I don't think so, not in the query. You have to post-filter them somehow.
But if you start crawling up the page tree for every page you will probably pull most pages on the site into the cache (=cache posioning), not good if you do this crawl often.
An approach is maybe to find all unpublished pages, get their Decendant pages (DataFactory.GetDescendents - will not pull pages into cache) and intersec this with your current result set to find the pages you should exclude.
To bad there isn't a way for this.
Any nice tip to convert DataFactory.Instance.GetDescendents to a PageDataCollection?

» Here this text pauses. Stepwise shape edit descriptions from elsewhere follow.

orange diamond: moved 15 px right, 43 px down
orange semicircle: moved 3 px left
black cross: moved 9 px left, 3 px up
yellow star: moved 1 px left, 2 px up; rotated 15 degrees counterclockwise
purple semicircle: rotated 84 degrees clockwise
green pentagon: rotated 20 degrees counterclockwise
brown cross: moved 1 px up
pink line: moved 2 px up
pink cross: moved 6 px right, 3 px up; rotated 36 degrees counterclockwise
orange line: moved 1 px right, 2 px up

Well, PageDataCollection has a constructor you can use with an IEnumerable which you can get by projecting the collection you get, something like
// descendents contains result from GetDescendents
PageDataCollection pages = new PageDataCollection(descendents.Select(DataFactory.GetPage));
But the point is, in this case, you shouldn't do that unless you have to, because it will pull all the pages into cache for no reason. Instead just compare the PageReferences from GetDescendents with the PageReferences you have in your collection of PageDatas (through PageData.PageLink).
Thank you for the help Magnus.
Got it working now.